"Die Schneegesellschaft": Das wahre Überlebensdrama dahinter
Derzeit lässt uns ein Survival-Thriller auf Netflix mitfiebern, ob es eine Gruppe von Sportlern gelingen wird, sich aus einer Notlage zu befreien: Nach einem Flugzeugcrash sitzen ein paar überlebende Passagiere in den Anden inmitten von Schnee und Eis fest. "Die Schneegesellschaft" zeigt uns, wie sie in einer der härtesten Umgebungen der Welt dazu gezwungen werden, zu extremen Maßnahmen zu greifen.
Ein derartiges Schicksal würde man auch seinen schlimmsten Feind:innen nicht wünschen, doch leider sind die Ereignisse nicht etwa nur der Phantasie des spanischen Drehbuchautors und Regisseurs J. A. Bayona entsprungen, sondern basieren auf einer wahren Geschichte. Was sich im Jahr 1972 tatsächlich zugetragen hat, wollen wir euch im Folgenden berichten.
Absturz in den Anden
Am 13. Oktober 1972 war eine Propellermaschine vom Typ Fairchild-Hiller FH-227 mit fünf Besatzungsmitglieder:innen und 40 Passagiere von Urugay nach Santiago de Chile unterwegs. Es waren Mitglieder:innen, Betreuer:innen und Angehörige der Rugby-Union-Mannschaft "Old Christian’s Club".
Aufgrund eines Navigationsfehlers kam es auf fast 4000 Meter Höhe zum Crash, bei dem 12 Personen sofort verstarben. Von dem auseinandergebrochenen Flugzeug war nur noch der vordere Teil des Rumpfs vorhanden und diente den Überlebenden in den kommenden 72 Tagen als Unterkunft in einer lebensfeindlichen Umgebung. Die wenigen Lebensmittelvorräte waren bald aufgebraucht und daher traf man schließlich die schwere Entscheidung, sich vom Fleisch der Toten zu ernähren. Es kam also tatsächlich (aus Not) zum Kannibalismus.
Die Gruppe der Überlebenden wurde auch weiterhin dezimiert: So kam es 16 Tage nach dem Absturz zu einem nächtlichen Lawinenabgang, der acht Personen tötete.
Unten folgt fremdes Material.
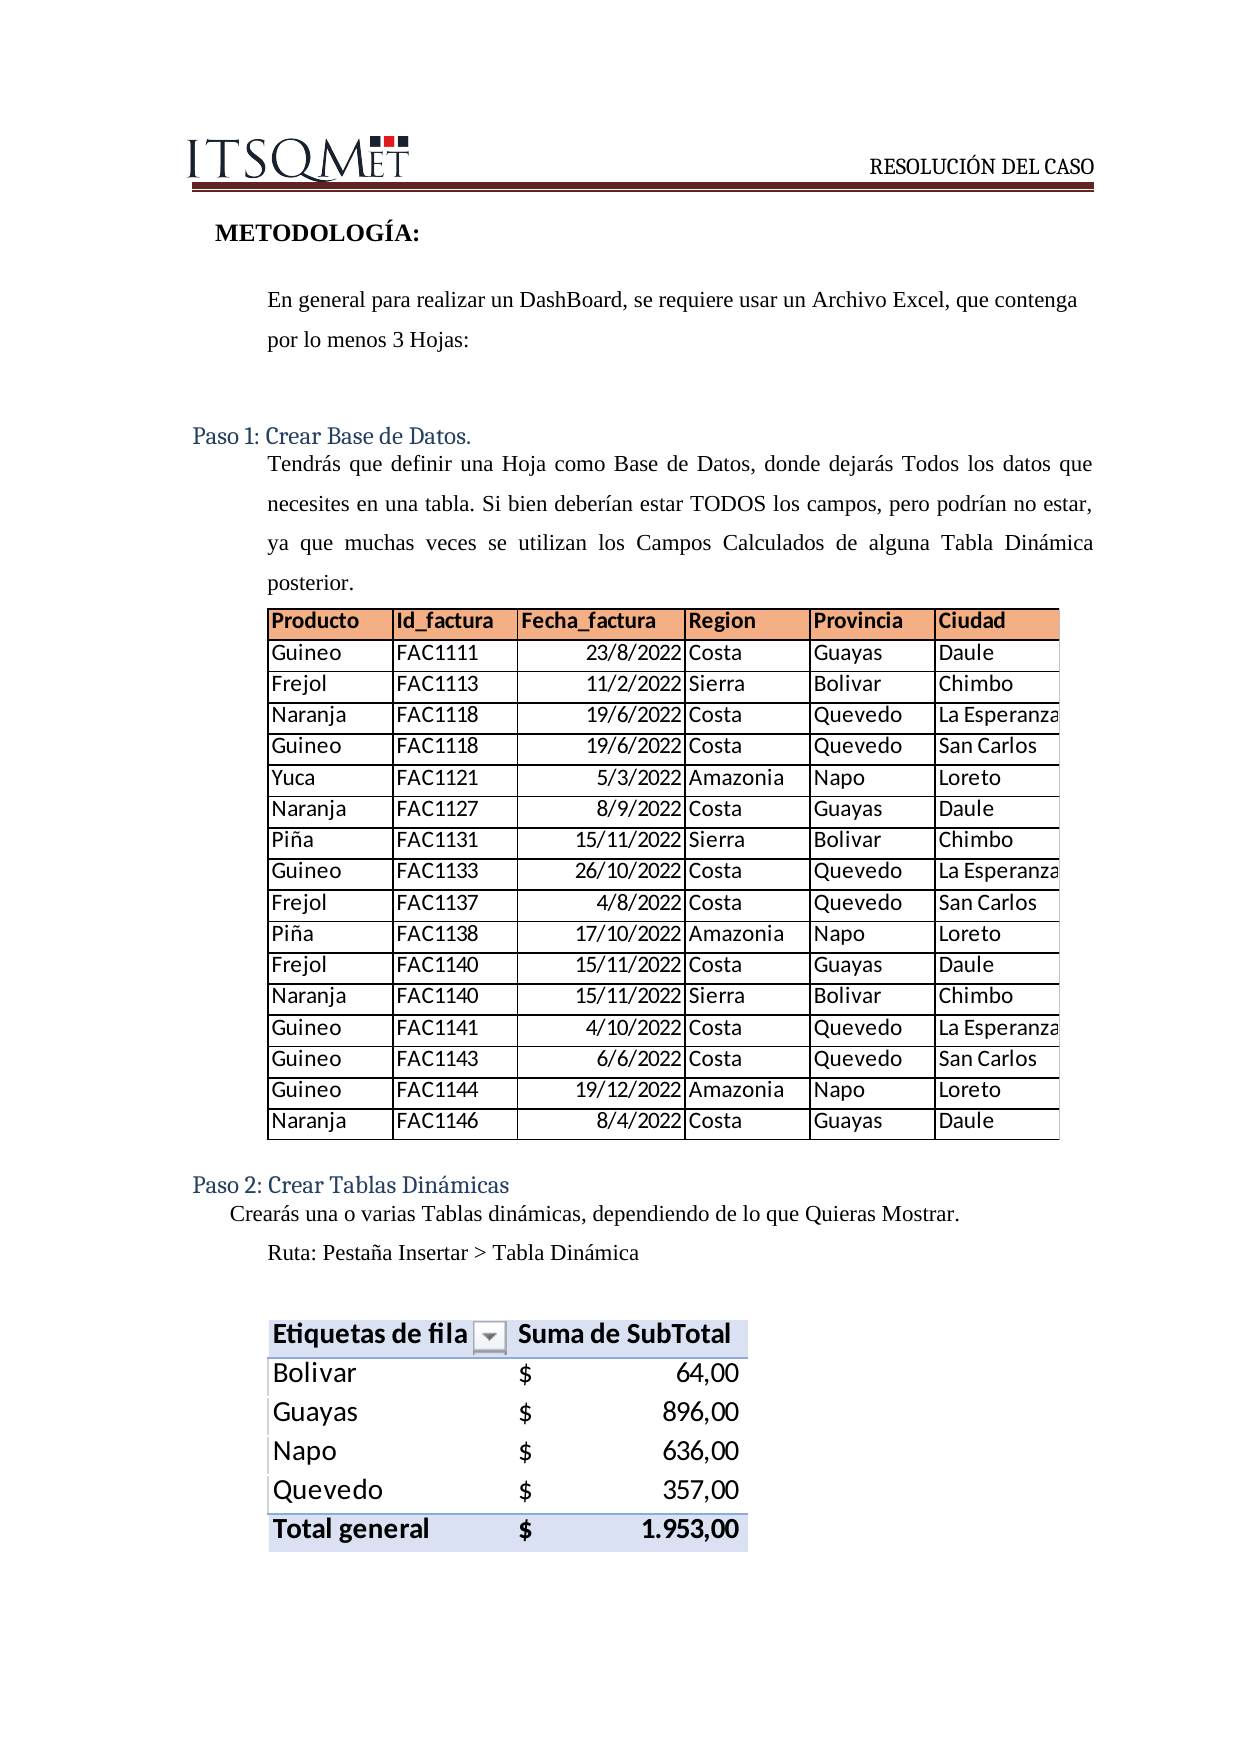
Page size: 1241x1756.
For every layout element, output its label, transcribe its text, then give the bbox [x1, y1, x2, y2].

list Tendrás que definir una Hoja como Base de Datos, donde dejarás Todos los datos que necesites en una tabla. Si bien deberían estar TODOS los campos, pero podrían no estar, ya que muchas veces se utilizan los Campos Calculados de alguna Tabla Dinámica posterior. [267, 450, 1094, 595]
list Ruta: Pestaña Insertar > Tabla Dinámica [267, 1239, 1094, 1265]
subtitle Paso 2: Crear Tablas Dinámicas [192, 1171, 1094, 1199]
subtitle METODOLOGÍA: [215, 218, 1094, 247]
list En general para realizar un DashBoard, se requiere usar un Archivo Excel, que contenga por lo menos 3 Hojas: [267, 286, 1094, 352]
list Crearás una o varias Tablas dinámicas, dependiendo de lo que Quieras Mostrar. [229, 1199, 1094, 1226]
picture [168, 127, 427, 192]
subtitle Paso 1: Crear Base de Datos. [192, 422, 1094, 450]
Eine zweite Lawine begrub wenig später den Flugzeugrumpf komplett, sodass die Katastrophenopfer gezwungen waren, zwei Tage unter den Schneemassen zu verbringen.
Rettungsexpeditionen
Ein paar Personen mit der nach wie vor besten körperlichen Verfassung brachen zu mehreren Expeditionen auf, um Hilfe zu finden. Zwei von ihnen gelang es schließlich, nachdem sie zehn Tage unterwegs gewesen waren, Kontakt mit der Zivilisation herzustellen: Sie trafen einen chilenischen Hirten, der sie in einer Schutzhütte versorgte und wenig später die Polizei verständigte.
Am 22. Dezember konnte ein Hubschrauber zunächst sieben Überlebende bergen, die restlichen Personen mussten noch eine weitere Nacht in der Höhe ausharren. Am 23. Dezember wurden dann die letzten sieben Überlebenden ins Krankenhaus von Santiago gebracht.
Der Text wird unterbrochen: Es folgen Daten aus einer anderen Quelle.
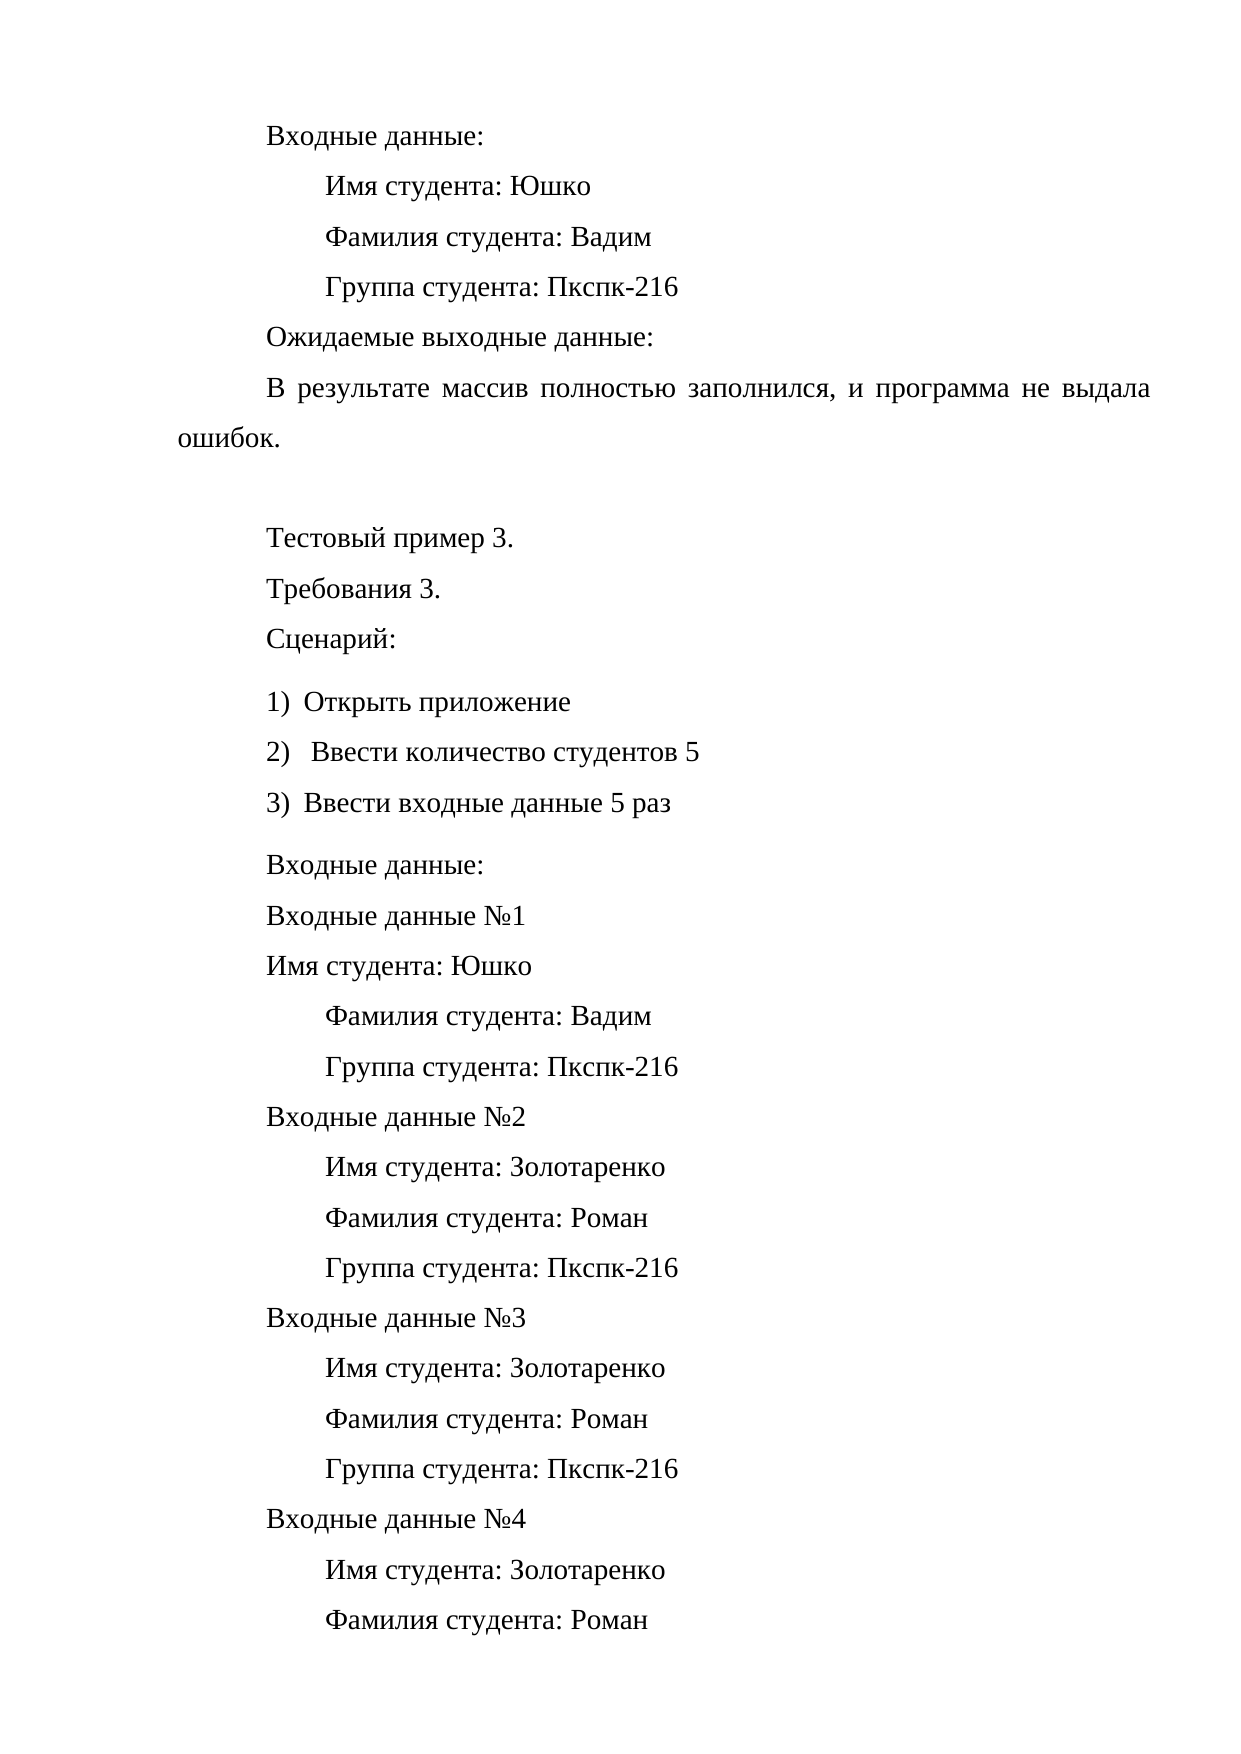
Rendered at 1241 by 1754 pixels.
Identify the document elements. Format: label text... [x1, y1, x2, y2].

text Фамилия студента: Вадим [236, 998, 1152, 1032]
text Имя студента: Юшко [177, 948, 1152, 982]
text Имя студента: Золотаренко [177, 1351, 1152, 1384]
text Входные данные: [177, 847, 1152, 881]
text Имя студента: Золотаренко [177, 1552, 1152, 1585]
list Ввести количество студентов 5 [266, 734, 1152, 768]
text Имя студента: Золотаренко [177, 1149, 1152, 1183]
text Фамилия студента: Роман [236, 1200, 1152, 1233]
text Входные данные №2 [177, 1099, 1152, 1133]
text Требования 3. [177, 571, 1152, 604]
text В результате массив полностью заполнился, и программа не выдала ошибок. [177, 370, 1152, 453]
text Тестовый пример 3. [177, 521, 1152, 554]
text Входные данные: [177, 118, 1152, 152]
text Группа студента: Пкспк-216 [177, 1250, 1152, 1283]
text Группа студента: Пкспк-216 [177, 269, 1152, 303]
text Ожидаемые выходные данные: [177, 319, 1152, 353]
text Фамилия студента: Вадим [236, 219, 1152, 252]
text Сценарий: [177, 621, 1152, 655]
list Ввести входные данные 5 раз [266, 785, 1152, 818]
text Входные данные №1 [177, 898, 1152, 931]
list Открыть приложение [266, 684, 1152, 718]
text Группа студента: Пкспк-216 [177, 1049, 1152, 1082]
text Имя студента: Юшко [177, 168, 1152, 202]
text Входные данные №3 [177, 1300, 1152, 1334]
text Фамилия студента: Роман [236, 1401, 1152, 1434]
text Фамилия студента: Роман [236, 1602, 1152, 1636]
text Входные данные №4 [177, 1502, 1152, 1535]
text Группа студента: Пкспк-216 [177, 1451, 1152, 1485]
Grabstelle und Gedenkstätte
Von den 45 Insassen hatten nur noch 16 die Rettung erlebt. Die 29 Toten wurden dann knapp einen Monat später wenige Meter neben der Absturzstelle unter Beisein eines Priesters in einem Steingrab bestattet. Der Flugzeugrumpf wurde mit Benzin übergossen und verbrannt.
Bis heute ist die Stelle mit Gedenktafeln und -steinen deutlich markiert und in der Umgebung sind nach wie vor langsam verrottende Wrackteile verstreut. Unter dem Namen "Wunder der Anden" ist die Tragödie in die Geschichte eingegangen.
Was machen die Überlebenden heute?
Die Überlebenden haben in einem Stadtviertel von Montevideo später sogar ein kleines Museum zum Gedenken an das Unglück errichtet. Einige von ihnen halten bis heute Vorträge zum Thema "Überleben in Extremsituationen".
Vorlage des Films
Vielleicht fragt ihr euch nun auch noch, woher Regisseur Bayona die wichtigsten Informationen für seinen Film bezogen hat. Es stützte sich hauptsächlich auf das Buch "La sociedad de la nieve" des uruguayanischen Journalist Pablo Vierci aus dem Jahr 2009. Der Verfasser war nicht selbst an dem Unglück beteiligt, kannte jedoch einige der Passagier:innen gut. Weiters führte Bayona Gespräche mit Überlebenden und Familienangehörigen von damals Verstorbenen.
"Die Schneegesellschaft" wurde übrigens von Spanien als Beitrag für die Oscarverleihung 2024 als bester Internationaler Film eingereicht.